Text extracted page by page:
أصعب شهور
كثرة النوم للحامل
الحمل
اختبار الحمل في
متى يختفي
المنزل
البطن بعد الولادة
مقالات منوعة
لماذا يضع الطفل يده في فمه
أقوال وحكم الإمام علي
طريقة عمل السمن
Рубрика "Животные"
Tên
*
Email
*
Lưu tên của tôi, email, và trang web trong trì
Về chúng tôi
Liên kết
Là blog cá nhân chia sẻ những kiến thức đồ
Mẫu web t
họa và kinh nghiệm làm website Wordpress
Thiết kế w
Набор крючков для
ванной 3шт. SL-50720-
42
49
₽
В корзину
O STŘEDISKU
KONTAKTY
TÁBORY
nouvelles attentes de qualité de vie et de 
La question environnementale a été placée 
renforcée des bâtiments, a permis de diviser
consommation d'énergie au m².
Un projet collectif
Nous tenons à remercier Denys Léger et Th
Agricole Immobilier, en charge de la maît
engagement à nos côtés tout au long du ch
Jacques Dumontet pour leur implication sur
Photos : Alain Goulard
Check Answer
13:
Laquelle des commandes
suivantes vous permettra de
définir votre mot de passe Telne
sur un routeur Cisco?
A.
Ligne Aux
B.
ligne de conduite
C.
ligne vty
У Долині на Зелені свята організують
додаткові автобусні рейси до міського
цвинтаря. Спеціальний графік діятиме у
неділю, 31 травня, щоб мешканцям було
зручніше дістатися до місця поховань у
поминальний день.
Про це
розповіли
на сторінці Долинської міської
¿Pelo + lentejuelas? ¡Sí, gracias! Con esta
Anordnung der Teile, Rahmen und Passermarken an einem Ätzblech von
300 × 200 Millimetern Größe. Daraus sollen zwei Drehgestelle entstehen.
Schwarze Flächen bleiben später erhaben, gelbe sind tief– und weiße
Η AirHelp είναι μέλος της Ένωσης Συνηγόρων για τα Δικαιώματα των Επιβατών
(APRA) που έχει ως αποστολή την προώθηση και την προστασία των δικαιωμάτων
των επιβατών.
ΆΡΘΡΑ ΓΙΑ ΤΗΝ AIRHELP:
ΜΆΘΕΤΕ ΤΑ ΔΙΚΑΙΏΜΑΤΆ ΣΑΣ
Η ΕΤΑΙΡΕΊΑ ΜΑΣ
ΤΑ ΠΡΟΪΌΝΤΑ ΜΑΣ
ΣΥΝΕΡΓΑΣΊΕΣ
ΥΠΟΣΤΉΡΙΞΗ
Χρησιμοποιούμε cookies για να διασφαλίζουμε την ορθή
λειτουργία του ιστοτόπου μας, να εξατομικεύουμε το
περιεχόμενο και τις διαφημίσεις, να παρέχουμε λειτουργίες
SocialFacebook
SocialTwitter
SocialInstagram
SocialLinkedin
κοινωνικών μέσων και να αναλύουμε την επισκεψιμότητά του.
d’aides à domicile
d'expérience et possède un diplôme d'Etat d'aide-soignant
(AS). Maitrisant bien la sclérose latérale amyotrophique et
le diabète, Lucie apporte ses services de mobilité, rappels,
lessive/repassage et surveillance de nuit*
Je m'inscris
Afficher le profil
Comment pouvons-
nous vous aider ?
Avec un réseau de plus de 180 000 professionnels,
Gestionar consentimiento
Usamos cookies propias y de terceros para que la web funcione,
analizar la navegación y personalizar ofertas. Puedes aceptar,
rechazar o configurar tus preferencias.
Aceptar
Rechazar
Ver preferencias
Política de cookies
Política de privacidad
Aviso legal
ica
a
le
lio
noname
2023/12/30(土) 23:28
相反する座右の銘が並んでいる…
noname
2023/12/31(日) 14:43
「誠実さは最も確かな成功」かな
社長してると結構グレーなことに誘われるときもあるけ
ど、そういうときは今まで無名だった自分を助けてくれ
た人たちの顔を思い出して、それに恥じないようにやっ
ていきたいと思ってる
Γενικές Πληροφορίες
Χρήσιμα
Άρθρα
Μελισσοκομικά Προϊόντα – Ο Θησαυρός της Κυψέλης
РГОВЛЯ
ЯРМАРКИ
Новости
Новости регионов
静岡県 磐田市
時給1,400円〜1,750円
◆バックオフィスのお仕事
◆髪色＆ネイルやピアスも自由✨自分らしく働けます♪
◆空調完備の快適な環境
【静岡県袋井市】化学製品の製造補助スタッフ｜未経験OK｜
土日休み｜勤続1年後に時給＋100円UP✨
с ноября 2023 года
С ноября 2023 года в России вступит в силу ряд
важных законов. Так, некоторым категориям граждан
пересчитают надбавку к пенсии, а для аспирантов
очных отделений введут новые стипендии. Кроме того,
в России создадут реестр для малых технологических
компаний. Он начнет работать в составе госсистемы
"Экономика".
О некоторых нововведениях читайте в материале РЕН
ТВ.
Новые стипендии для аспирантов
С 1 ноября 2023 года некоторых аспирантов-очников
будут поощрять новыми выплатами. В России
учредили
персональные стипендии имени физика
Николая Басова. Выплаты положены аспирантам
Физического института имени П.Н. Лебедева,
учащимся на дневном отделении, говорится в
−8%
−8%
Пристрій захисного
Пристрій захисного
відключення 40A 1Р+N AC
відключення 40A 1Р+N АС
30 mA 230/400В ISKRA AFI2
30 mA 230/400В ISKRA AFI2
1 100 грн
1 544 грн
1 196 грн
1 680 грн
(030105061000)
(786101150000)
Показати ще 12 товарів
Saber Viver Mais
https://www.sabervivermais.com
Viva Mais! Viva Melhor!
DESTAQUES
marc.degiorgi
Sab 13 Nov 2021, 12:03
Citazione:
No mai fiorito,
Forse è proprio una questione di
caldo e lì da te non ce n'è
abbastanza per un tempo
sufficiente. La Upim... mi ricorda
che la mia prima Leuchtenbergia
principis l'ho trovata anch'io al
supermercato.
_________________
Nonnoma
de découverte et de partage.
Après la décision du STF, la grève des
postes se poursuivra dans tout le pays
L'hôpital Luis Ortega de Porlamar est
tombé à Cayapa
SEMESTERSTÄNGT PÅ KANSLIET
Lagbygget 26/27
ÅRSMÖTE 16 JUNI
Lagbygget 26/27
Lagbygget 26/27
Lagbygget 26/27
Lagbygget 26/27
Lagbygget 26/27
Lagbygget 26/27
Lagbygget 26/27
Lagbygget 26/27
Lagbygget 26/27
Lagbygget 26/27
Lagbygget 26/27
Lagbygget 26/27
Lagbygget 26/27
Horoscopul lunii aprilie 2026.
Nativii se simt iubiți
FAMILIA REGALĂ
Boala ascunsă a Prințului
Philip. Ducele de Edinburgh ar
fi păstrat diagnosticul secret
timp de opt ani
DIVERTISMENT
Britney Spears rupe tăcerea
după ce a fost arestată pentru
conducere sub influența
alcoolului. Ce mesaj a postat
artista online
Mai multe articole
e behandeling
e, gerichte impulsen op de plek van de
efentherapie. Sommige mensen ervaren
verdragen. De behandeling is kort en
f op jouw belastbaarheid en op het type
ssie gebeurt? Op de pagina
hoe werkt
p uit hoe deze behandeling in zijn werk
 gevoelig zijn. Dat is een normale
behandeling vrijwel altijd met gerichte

◆ PROBLEM TO WORK ON ◆
Lay out every line above as a Markdown table with a "Row" column for the row number and a "Line" column for the text. Leave out blank lines.

◆ ANSWER TO THIS EXERCISE ◆
| Row | Line |
|---|---|
| 1 | أصعب شهور |
| 2 | كثرة النوم للحامل |
| 3 | الحمل |
| 4 | اختبار الحمل في |
| 5 | متى يختفي |
| 6 | المنزل |
| 7 | البطن بعد الولادة |
| 8 | مقالات منوعة |
| 9 | لماذا يضع الطفل يده في فمه |
| 10 | أقوال وحكم الإمام علي |
| 11 | طريقة عمل السمن |
| 12 | Рубрика "Животные" |
| 13 | Tên |
| 14 | * |
| 15 | Email |
| 16 | * |
| 17 | Lưu tên của tôi, email, và trang web trong trì |
| 18 | Về chúng tôi |
| 19 | Liên kết |
| 20 | Là blog cá nhân chia sẻ những kiến thức đồ |
| 21 | Mẫu web t |
| 22 | họa và kinh nghiệm làm website Wordpress |
| 23 | Thiết kế w |
| 24 | Набор крючков для |
| 25 | ванной 3шт. SL-50720- |
| 26 | 42 |
| 27 | 49 |
| 28 | ₽ |
| 29 | В корзину |
| 30 | O STŘEDISKU |
| 31 | KONTAKTY |
| 32 | TÁBORY |
| 33 | nouvelles attentes de qualité de vie et de  |
| 34 | La question environnementale a été placée  |
| 35 | renforcée des bâtiments, a permis de diviser |
| 36 | consommation d'énergie au m². |
| 37 | Un projet collectif |
| 38 | Nous tenons à remercier Denys Léger et Th |
| 39 | Agricole Immobilier, en charge de la maît |
| 40 | engagement à nos côtés tout au long du ch |
| 41 | Jacques Dumontet pour leur implication sur |
| 42 | Photos : Alain Goulard |
| 43 | Check Answer |
| 44 | 13: |
| 45 | Laquelle des commandes |
| 46 | suivantes vous permettra de |
| 47 | définir votre mot de passe Telne |
| 48 | sur un routeur Cisco? |
| 49 | A. |
| 50 | Ligne Aux |
| 51 | B. |
| 52 | ligne de conduite |
| 53 | C. |
| 54 | ligne vty |
| 55 | У Долині на Зелені свята організують |
| 56 | додаткові автобусні рейси до міського |
| 57 | цвинтаря. Спеціальний графік діятиме у |
| 58 | неділю, 31 травня, щоб мешканцям було |
| 59 | зручніше дістатися до місця поховань у |
| 60 | поминальний день. |
| 61 | Про це |
| 62 | розповіли |
| 63 | на сторінці Долинської міської |
| 64 | ¿Pelo + lentejuelas? ¡Sí, gracias! Con esta |
| 65 | Anordnung der Teile, Rahmen und Passermarken an einem Ätzblech von |
| 66 | 300 × 200 Millimetern Größe. Daraus sollen zwei Drehgestelle entstehen. |
| 67 | Schwarze Flächen bleiben später erhaben, gelbe sind tief– und weiße |
| 68 | Η AirHelp είναι μέλος της Ένωσης Συνηγόρων για τα Δικαιώματα των Επιβατών |
| 69 | (APRA) που έχει ως αποστολή την προώθηση και την προστασία των δικαιωμάτων |
| 70 | των επιβατών. |
| 71 | ΆΡΘΡΑ ΓΙΑ ΤΗΝ AIRHELP: |
| 72 | ΜΆΘΕΤΕ ΤΑ ΔΙΚΑΙΏΜΑΤΆ ΣΑΣ |
| 73 | Η ΕΤΑΙΡΕΊΑ ΜΑΣ |
| 74 | ΤΑ ΠΡΟΪΌΝΤΑ ΜΑΣ |
| 75 | ΣΥΝΕΡΓΑΣΊΕΣ |
| 76 | ΥΠΟΣΤΉΡΙΞΗ |
| 77 | Χρησιμοποιούμε cookies για να διασφαλίζουμε την ορθή |
| 78 | λειτουργία του ιστοτόπου μας, να εξατομικεύουμε το |
| 79 | περιεχόμενο και τις διαφημίσεις, να παρέχουμε λειτουργίες |
| 80 | SocialFacebook |
| 81 | SocialTwitter |
| 82 | SocialInstagram |
| 83 | SocialLinkedin |
| 84 | κοινωνικών μέσων και να αναλύουμε την επισκεψιμότητά του. |
| 85 | d’aides à domicile |
| 86 | d'expérience et possède un diplôme d'Etat d'aide-soignant |
| 87 | (AS). Maitrisant bien la sclérose latérale amyotrophique et |
| 88 | le diabète, Lucie apporte ses services de mobilité, rappels, |
| 89 | lessive/repassage et surveillance de nuit* |
| 90 | Je m'inscris |
| 91 | Afficher le profil |
| 92 | Comment pouvons- |
| 93 | nous vous aider ? |
| 94 | Avec un réseau de plus de 180 000 professionnels, |
| 95 | Gestionar consentimiento |
| 96 | Usamos cookies propias y de terceros para que la web funcione, |
| 97 | analizar la navegación y personalizar ofertas. Puedes aceptar, |
| 98 | rechazar o configurar tus preferencias. |
| 99 | Aceptar |
| 100 | Rechazar |
| 101 | Ver preferencias |
| 102 | Política de cookies |
| 103 | Política de privacidad |
| 104 | Aviso legal |
| 105 | ica |
| 106 | a |
| 107 | le |
| 108 | lio |
| 109 | noname |
| 110 | 2023/12/30(土) 23:28 |
| 111 | 相反する座右の銘が並んでいる… |
| 112 | noname |
| 113 | 2023/12/31(日) 14:43 |
| 114 | 「誠実さは最も確かな成功」かな |
| 115 | 社長してると結構グレーなことに誘われるときもあるけ |
| 116 | ど、そういうときは今まで無名だった自分を助けてくれ |
| 117 | た人たちの顔を思い出して、それに恥じないようにやっ |
| 118 | ていきたいと思ってる |
| 119 | Γενικές Πληροφορίες |
| 120 | Χρήσιμα |
| 121 | Άρθρα |
| 122 | Μελισσοκομικά Προϊόντα – Ο Θησαυρός της Κυψέλης |
| 123 | РГОВЛЯ |
| 124 | ЯРМАРКИ |
| 125 | Новости |
| 126 | Новости регионов |
| 127 | 静岡県 磐田市 |
| 128 | 時給1,400円〜1,750円 |
| 129 | ◆バックオフィスのお仕事 |
| 130 | ◆髪色＆ネイルやピアスも自由✨自分らしく働けます♪ |
| 131 | ◆空調完備の快適な環境 |
| 132 | 【静岡県袋井市】化学製品の製造補助スタッフ｜未経験OK｜ |
| 133 | 土日休み｜勤続1年後に時給＋100円UP✨ |
| 134 | с ноября 2023 года |
| 135 | С ноября 2023 года в России вступит в силу ряд |
| 136 | важных законов. Так, некоторым категориям граждан |
| 137 | пересчитают надбавку к пенсии, а для аспирантов |
| 138 | очных отделений введут новые стипендии. Кроме того, |
| 139 | в России создадут реестр для малых технологических |
| 140 | компаний. Он начнет работать в составе госсистемы |
| 141 | "Экономика". |
| 142 | О некоторых нововведениях читайте в материале РЕН |
| 143 | ТВ. |
| 144 | Новые стипендии для аспирантов |
| 145 | С 1 ноября 2023 года некоторых аспирантов-очников |
| 146 | будут поощрять новыми выплатами. В России |
| 147 | учредили |
| 148 | персональные стипендии имени физика |
| 149 | Николая Басова. Выплаты положены аспирантам |
| 150 | Физического института имени П.Н. Лебедева, |
| 151 | учащимся на дневном отделении, говорится в |
| 152 | −8% |
| 153 | −8% |
| 154 | Пристрій захисного |
| 155 | Пристрій захисного |
| 156 | відключення 40A 1Р+N AC |
| 157 | відключення 40A 1Р+N АС |
| 158 | 30 mA 230/400В ISKRA AFI2 |
| 159 | 30 mA 230/400В ISKRA AFI2 |
| 160 | 1 100 грн |
| 161 | 1 544 грн |
| 162 | 1 196 грн |
| 163 | 1 680 грн |
| 164 | (030105061000) |
| 165 | (786101150000) |
| 166 | Показати ще 12 товарів |
| 167 | Saber Viver Mais |
| 168 | https://www.sabervivermais.com |
| 169 | Viva Mais! Viva Melhor! |
| 170 | DESTAQUES |
| 171 | marc.degiorgi |
| 172 | Sab 13 Nov 2021, 12:03 |
| 173 | Citazione: |
| 174 | No mai fiorito, |
| 175 | Forse è proprio una questione di |
| 176 | caldo e lì da te non ce n'è |
| 177 | abbastanza per un tempo |
| 178 | sufficiente. La Upim... mi ricorda |
| 179 | che la mia prima Leuchtenbergia |
| 180 | principis l'ho trovata anch'io al |
| 181 | supermercato. |
| 182 | _________________ |
| 183 | Nonnoma |
| 184 | de découverte et de partage. |
| 185 | Après la décision du STF, la grève des |
| 186 | postes se poursuivra dans tout le pays |
| 187 | L'hôpital Luis Ortega de Porlamar est |
| 188 | tombé à Cayapa |
| 189 | SEMESTERSTÄNGT PÅ KANSLIET |
| 190 | Lagbygget 26/27 |
| 191 | ÅRSMÖTE 16 JUNI |
| 192 | Lagbygget 26/27 |
| 193 | Lagbygget 26/27 |
| 194 | Lagbygget 26/27 |
| 195 | Lagbygget 26/27 |
| 196 | Lagbygget 26/27 |
| 197 | Lagbygget 26/27 |
| 198 | Lagbygget 26/27 |
| 199 | Lagbygget 26/27 |
| 200 | Lagbygget 26/27 |
| 201 | Lagbygget 26/27 |
| 202 | Lagbygget 26/27 |
| 203 | Lagbygget 26/27 |
| 204 | Lagbygget 26/27 |
| 205 | Horoscopul lunii aprilie 2026. |
| 206 | Nativii se simt iubiți |
| 207 | FAMILIA REGALĂ |
| 208 | Boala ascunsă a Prințului |
| 209 | Philip. Ducele de Edinburgh ar |
| 210 | fi păstrat diagnosticul secret |
| 211 | timp de opt ani |
| 212 | DIVERTISMENT |
| 213 | Britney Spears rupe tăcerea |
| 214 | după ce a fost arestată pentru |
| 215 | conducere sub influența |
| 216 | alcoolului. Ce mesaj a postat |
| 217 | artista online |
| 218 | Mai multe articole |
| 219 | e behandeling |
| 220 | e, gerichte impulsen op de plek van de |
| 221 | efentherapie. Sommige mensen ervaren |
| 222 | verdragen. De behandeling is kort en |
| 223 | f op jouw belastbaarheid en op het type |
| 224 | ssie gebeurt? Op de pagina |
| 225 | hoe werkt |
| 226 | p uit hoe deze behandeling in zijn werk |
| 227 |  gevoelig zijn. Dat is een normale |
| 228 | behandeling vrijwel altijd met gerichte |